Super Small Strawberry Sable Sandwiches
Makes 20 - 22 mini sandwich cookies (size as seen)
ingredients
GROUP A - SABLÉ COOKIES
63g AP flour
2.5g baking powder
1 egg yolk (do not discard the white; make meringues with it!)
40g granulated sugar
1/4 tsp bourbon vanilla paste
42g salted butter
Pinch of salt
2 - 3 tbsp freeze dried strawberry powder
GROUP B - MIXED BERRY CREAM FILLING
1/4 cup unsalted butter
1/3 cup + 2 tbsp icing sugar
1 tsp bourbon vanilla extract
Pinch of sea salt
1 tbsp heavy whipping cream
1/2 tsp ground black pepper
1/2 tbsp mixed berry freeze dried powder
1/4 tsp culinary lavender powder
Lavender food colouring (optional)
method
Sablé cookies
Mix the flour and baking powder in a medium sized bowl. In another larger bowl, whisk the egg yolk, sugar, and vanilla till the mixture is pale and thick. Add the butter and whisk well again.

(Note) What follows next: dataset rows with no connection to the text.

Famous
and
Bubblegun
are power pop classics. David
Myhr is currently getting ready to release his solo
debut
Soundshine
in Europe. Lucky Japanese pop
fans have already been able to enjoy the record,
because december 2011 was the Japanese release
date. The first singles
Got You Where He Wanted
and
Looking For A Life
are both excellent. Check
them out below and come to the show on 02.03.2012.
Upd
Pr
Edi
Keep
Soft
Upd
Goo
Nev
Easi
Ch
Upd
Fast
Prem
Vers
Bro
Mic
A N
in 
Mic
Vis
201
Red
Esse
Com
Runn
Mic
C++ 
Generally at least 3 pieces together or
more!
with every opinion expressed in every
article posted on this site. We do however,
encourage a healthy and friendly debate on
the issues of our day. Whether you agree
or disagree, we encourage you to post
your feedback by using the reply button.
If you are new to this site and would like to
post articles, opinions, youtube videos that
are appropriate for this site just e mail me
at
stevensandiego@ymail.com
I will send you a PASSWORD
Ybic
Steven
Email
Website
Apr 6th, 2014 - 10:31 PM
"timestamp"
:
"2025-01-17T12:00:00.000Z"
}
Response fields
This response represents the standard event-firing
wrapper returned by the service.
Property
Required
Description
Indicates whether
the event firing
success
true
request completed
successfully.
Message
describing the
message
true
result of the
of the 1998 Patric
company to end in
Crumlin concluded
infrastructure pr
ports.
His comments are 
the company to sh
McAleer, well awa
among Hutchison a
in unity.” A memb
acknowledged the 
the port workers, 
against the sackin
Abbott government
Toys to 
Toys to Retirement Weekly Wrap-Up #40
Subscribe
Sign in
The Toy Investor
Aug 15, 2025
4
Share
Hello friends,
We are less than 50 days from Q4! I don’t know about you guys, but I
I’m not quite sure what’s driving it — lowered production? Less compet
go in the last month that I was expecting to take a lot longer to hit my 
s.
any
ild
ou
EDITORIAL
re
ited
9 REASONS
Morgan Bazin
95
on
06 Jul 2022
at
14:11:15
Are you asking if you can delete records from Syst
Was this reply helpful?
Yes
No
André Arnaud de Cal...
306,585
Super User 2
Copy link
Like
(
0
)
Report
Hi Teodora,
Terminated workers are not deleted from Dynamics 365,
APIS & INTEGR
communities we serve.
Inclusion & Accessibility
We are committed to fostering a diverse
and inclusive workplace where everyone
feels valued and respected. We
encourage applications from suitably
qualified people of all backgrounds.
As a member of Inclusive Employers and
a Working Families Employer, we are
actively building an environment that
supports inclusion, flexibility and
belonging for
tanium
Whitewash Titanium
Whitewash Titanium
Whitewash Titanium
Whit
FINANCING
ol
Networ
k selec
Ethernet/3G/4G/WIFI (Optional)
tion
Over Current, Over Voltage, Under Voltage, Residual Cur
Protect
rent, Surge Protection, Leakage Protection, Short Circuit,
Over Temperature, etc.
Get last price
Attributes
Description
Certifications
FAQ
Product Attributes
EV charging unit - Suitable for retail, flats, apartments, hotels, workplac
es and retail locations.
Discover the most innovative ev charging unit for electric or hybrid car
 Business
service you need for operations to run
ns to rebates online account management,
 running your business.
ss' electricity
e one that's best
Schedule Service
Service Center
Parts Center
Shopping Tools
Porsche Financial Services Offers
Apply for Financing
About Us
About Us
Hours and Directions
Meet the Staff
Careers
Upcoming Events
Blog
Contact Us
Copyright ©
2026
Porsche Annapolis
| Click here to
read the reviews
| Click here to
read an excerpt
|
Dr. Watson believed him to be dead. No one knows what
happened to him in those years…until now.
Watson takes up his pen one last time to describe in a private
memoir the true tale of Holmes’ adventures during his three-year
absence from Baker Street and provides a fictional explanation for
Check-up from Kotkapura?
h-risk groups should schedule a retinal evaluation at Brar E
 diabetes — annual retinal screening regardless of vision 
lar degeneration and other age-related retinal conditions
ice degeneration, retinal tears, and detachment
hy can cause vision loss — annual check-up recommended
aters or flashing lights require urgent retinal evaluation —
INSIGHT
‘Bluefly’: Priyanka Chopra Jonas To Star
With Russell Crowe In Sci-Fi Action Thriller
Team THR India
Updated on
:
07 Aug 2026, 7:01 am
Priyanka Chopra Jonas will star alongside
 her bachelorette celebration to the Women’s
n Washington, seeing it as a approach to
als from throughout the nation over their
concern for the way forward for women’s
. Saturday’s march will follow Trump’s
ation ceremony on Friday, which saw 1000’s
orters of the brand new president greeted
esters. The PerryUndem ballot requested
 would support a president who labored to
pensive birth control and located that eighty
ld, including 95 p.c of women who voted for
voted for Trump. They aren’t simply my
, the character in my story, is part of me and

Fold the dry ingredients into this batter and knead by hand to form a uniform mass of dough. Place this dough on a piece of plastic wrap and place another piece over it. Roll the dough to about 1/4” thickness. Refrigerate and chill for at least an hour before baking. Once chilled, preheat the oven to 325 F.
Cut the dough out into little circles and chill again for 10 minutes. Bake for 8 - 10 minutes, till the edges are golden brown. Cool on a wire rack to room temperature.
Mixed berry filling
Beat the butter and sugar together till fluffy and creamy.
Add the rest of the ingredients and beat again till a thick cream is formed.
Add a dollop to half the cookie circles and make tiny sandwiches to devour!